*Text shown*:
----------------

A paragraph beginning with the \c{\\C} command defines a chapter
heading. The \c{\\C} command expects to be followed by a pair of
braces containing a keyword for the chapter; this keyword can then
be used with the \c{\\k} and \c{\\K} commands to generate
cross-references to the chapter. After the closing brace, the rest
of the paragraph is used as the displayed chapter title. So the
heading for the current chapter of this manual, for example, is
written as

\c \C{input} Halibut input format

and this allows me to use the command \c{\\k\{input\}} to generate a
cross-reference to that chapter somewhere else.

The \I{keyword syntax}keyword you supply after one of these commands
is allowed to contain escaped special characters (\c{\\\\}, \c{\\\{}
and \c{\\\}}), but should not contain any other Halibut markup. It
is intended to be a word or two of ordinary text. (This also applies
to keywords used in other commands, such as \c{\\B} and \c{\\n}).

The next level down from \c{\\C} is \c{\\H}, for \q{heading}. This
is used in exactly the same way as \c{\\C}, but section headings
defined with \c{\\H} are considered to be part of a containing
chapter, and will be numbered with a pair of numbers. After \c{\\H}
comes \c{\\S}, and if necessary you can then move on to \c{\\S2},
\c{\\S3} and so on.

For example, here's a sequence of heading commands. Normally these
commands would be separated at least by blank lines (because each is
a separate paragraph), and probably also by body text; but for the
sake of brevity, both of those have been left out in this example.

----------------

*Material provided*:
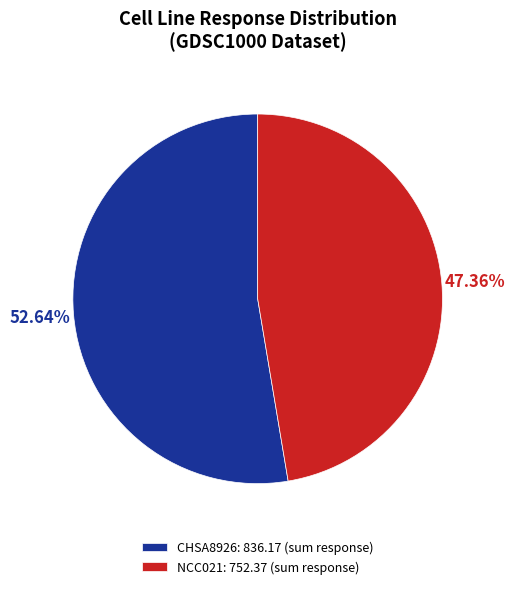

Does CHSA8926: 836.17 (sum response) represent more than half of the total?

Yes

----------------

*Task list*:
- 1) In the passage on Halibut heading commands, which command is the next level down from the chapter command?
- 2) Write the next part of the passage on Halibut heading commands, picking up after its final sentence.

*Task-by-task results*:
- 1) The \H command, for "heading," is the next level down from \C.

- 2)
\c \C{foo} Using Foo
\c \H{foo-intro} Introduction to Foo
\c \H{foo-running} Running the Foo program
\c \S{foo-inter} Running Foo interactively
\c \S{foo-batch} Running Foo in batch mode
\c \H{foo-trouble} Troubleshooting Foo
\c \C{bar} Using Bar instead of Foo

This would define two chapters with keywords \c{foo} and \c{bar},
which would end up being called Chapter 1 and Chapter 2 (unless
there were other chapters before them). The sections \c{foo-intro},
\c{foo-running} and \c{foo-trouble} would be referred to as Section
1.1, Section 1.2 and Section 1.3 respectively; the subsections
\c{foo-inter} and \c{foo-batch} would be Section 1.2.1 and Section
1.2.2. If there had been a \i\c{\\S2} command within one of those,
it would have been something like Section 1.2.1.1.

If you don't like the switch from \c{\\H} to \c{\\S}, you can use
\c{\\S1} as a synonym for \c{\\S} and \c{\\S0} as a synonym for
\c{\\H}. Chapters are still designated with \c{\\C}, because they
need to be distinguished from other types of chapter such as
appendices. (Personally, I like the \c{\\C},\c{\\H},\c{\\S} notation
because it encourages me to think of my document as a hard disk :-)

You can define an \i{appendix} by using \c{\\A} in place of \c{\\C}.
This is no different from a chapter except that it's given a letter
instead of a number, and cross-references to it will say \q{Appendix
A} instead of \q{Chapter 9}. Subsections of an appendix will be
numbered \q{A.1}, \q{A.2}, \q{A.2.1} and so on.

\I{renaming sections}If you want a particular section to be referred
to as something other than a \q{chapter}, \q{section} or
\q{appendix}, you can include a second pair of braces after the
keyword. For example, if you're \i{writing a FAQ} chapter and you
want cross-references between questions to refer to \q{question
1.2.3} instead of \q{section 1.2.3}, you can write each section
heading as

\c \S{question-about-fish}{Question} What about fish?

(The word \q{Question} should be given with an initial capital
letter. Halibut will lower-case it when you refer to it using
\c{\\k}, and will leave it alone if you use \c{\\K}.)

This technique allows you to change the designation of
\e{particular} sections. To make an overall change in what \e{every}
section is called, see \k{input-config}.

Finally, the \c{\\U} command defines an \I{unnumbered
chapter}\e{unnumbered} chapter. These sometimes occur in books, for
specialist purposes such as \q{Bibliography} or
\q{Acknowledgements}. \c{\\U} does not expect a keyword argument,
because there is no sensible way to generate an automatic
cross-reference to such a chapter anyway.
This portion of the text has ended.